5 Signs Your Relationship Is Over
Ever had that sinking feeling at the bottom of your stomach that something isn't quite right in your relationship? Has his behavior towards you done a complete 180? Is he less available now? Having gone through a horrible breakup myself recently, these are some things that have happened to me that I wish I would have acted on or at least emotionally prepared myself for. If you're going through these things, I'm so sorry and I know how gut-wrenching it can be. However, there are signs your relationship is over well before it actually ends. However, if it is true the sooner you spot it, the sooner you can grief it and then find someone that is going to appreciate you for who you are! Now, I don't recommend breaking it off or immediately thinking your relationship is doomed (I'm definitely guilty of that) just because one of these things happened. For the most part, this is a gradual process that happens but definitely worth keeping in the back of your mind. So, here we go:
He picks fights
Did he really just call me an idiot for liking my favorite show, 2 Broke Girls, that he always knew was my favorite show all this time and NOW it's WWIII because I like it? It honestly doesn't have anything to do with 2 Broke Girls (I mean come on, they are hilarious who could hate them?), he's really just annoyed with your entire existence. Ouch!
He puts you down
But he ALWAYS pays for dinner when we go out and I ALWAYS buy dinner when we eat in. Now he's publicly shaming me for not putting a card down at dinner? Honey, it's not about the money.
He becomes less available to you
Now, apparently, he and his gym buddy are always going out to dinner, that you only heard about once a month. Now? They are apparently inseparable. Did he all the sudden love going to see his family on the weekends when he used to complain about them all the time? Yep, he'd rather hang out with those 'annoying' people than you. Man, that one REALLY hurts (until that point realize you really are awesome.
Zero evidence of your relationship on social media
This one may be controversial but it's so true. If he's thinking about ending it or looking into other dating options why would he want to have on your Facebook or social media that you two are having a cozy dinner together? He should be proud that he's lucky enough to have dinner with you! After all, you are uniquely and wonderfully made! :)
You just have that feeling
I don't know how many times people have told me 'Oh, you just over-analyze everything', 'you are crazy' or my favorite one 'You've got way too much time on your hands to think that deeply about that one thing'. And honestly sometimes they are right, I'll be the first one to admit sometimes I do over analyze things, however, when I get that same gut feeling over and over about something 9 times out of 10 I'm right...unfortunately.
Wrapping it Up
I feel the need to reiterate, if one of these things happen just one time I wouldn't think the relationship is ending. In my experience, it is a gradual thing that happens and there are multiple signs. If and when the relationship does end, that's OKAY! You are fearfully and wonderfully made the way that you are. When I was going through my recent breakup, I was DEVASTATED, not only because the relationship was ending but it was for the EXACT reasons I'm insecure about. Double whammy!

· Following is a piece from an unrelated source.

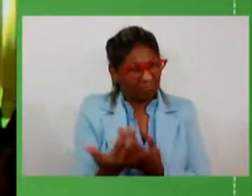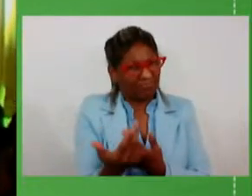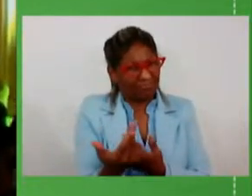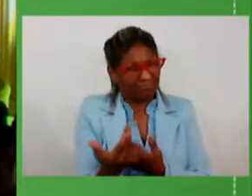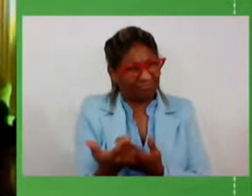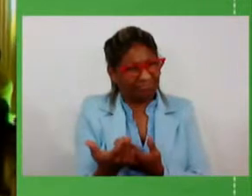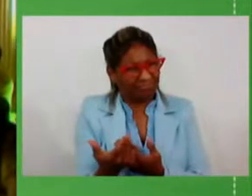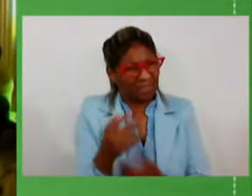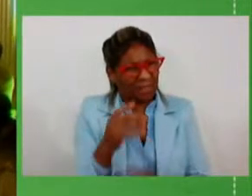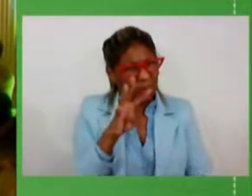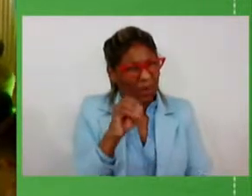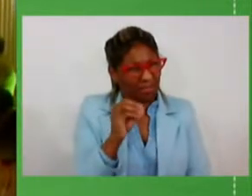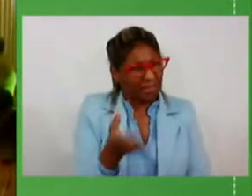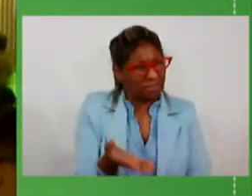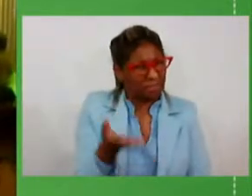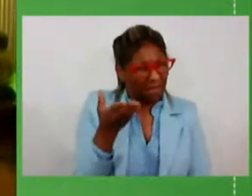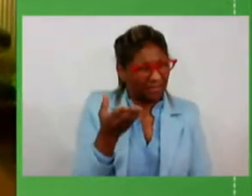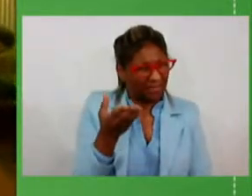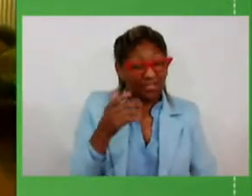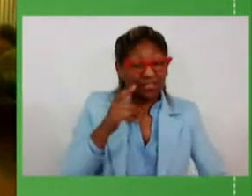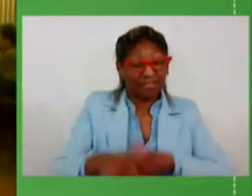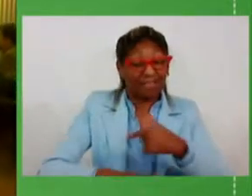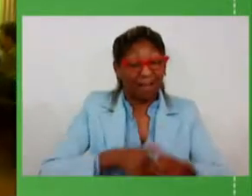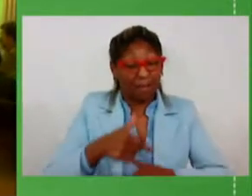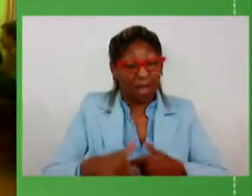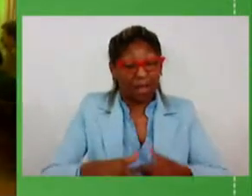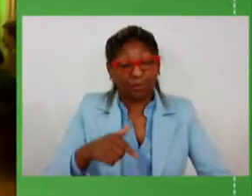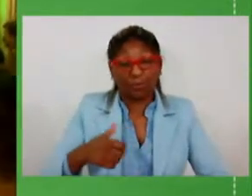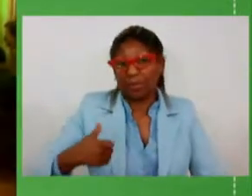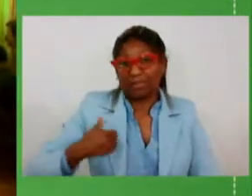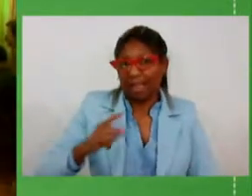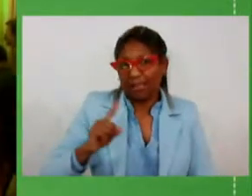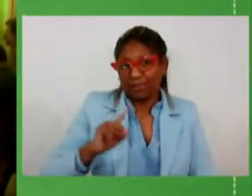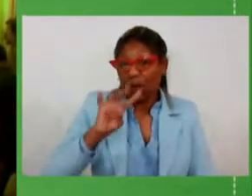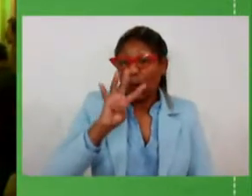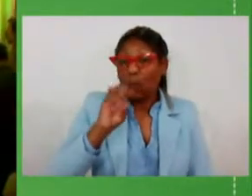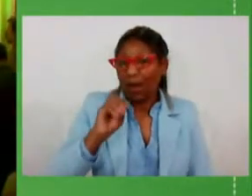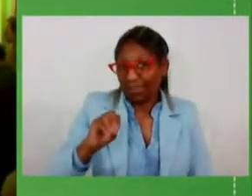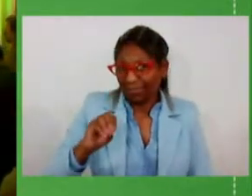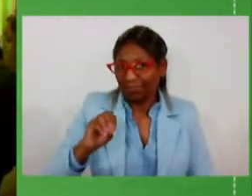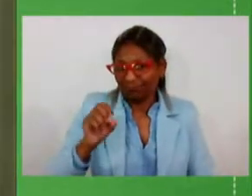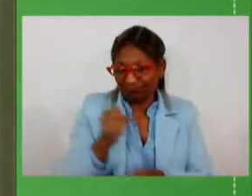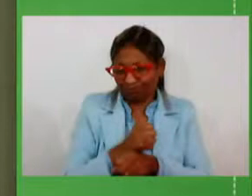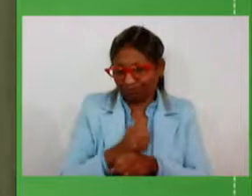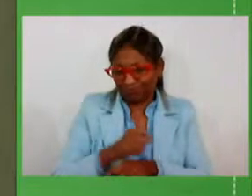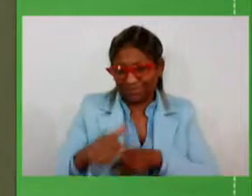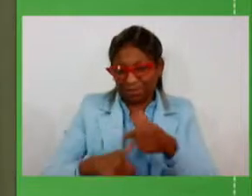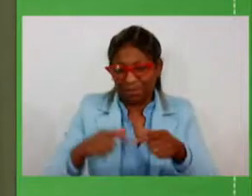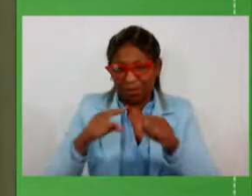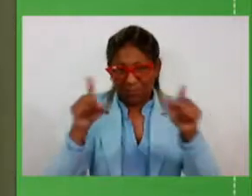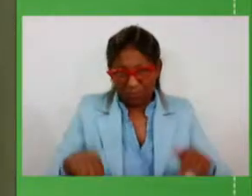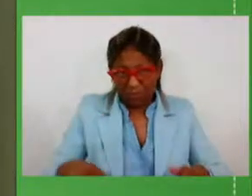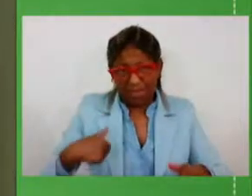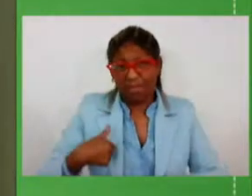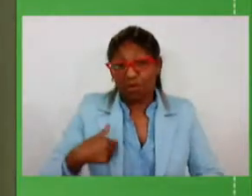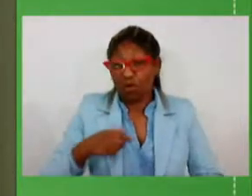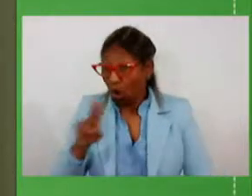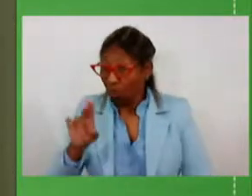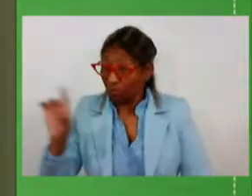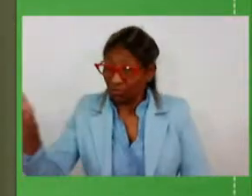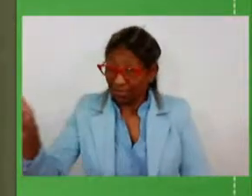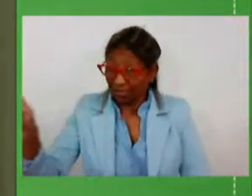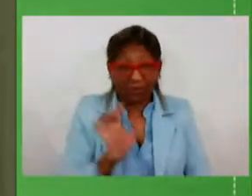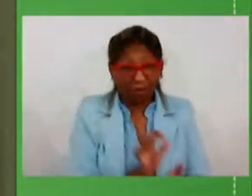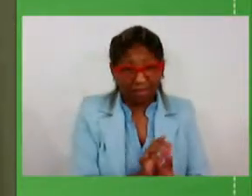de 40 de serviço público então eu faço em nome desse em nome do presidente o meu agradecimento como colega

Maybe he couldn't handle the fact that you have strong opinions or get overly excited about the small things. You know someone else out there in this world would love that and is looking for just that! Until then just be single and fabulous! There are so many things that you can do (and have more time to do if you're not in a relationship) to improve yourself. Hey, you never know that can ultimately make you a more attractive person to be with? Something to think about!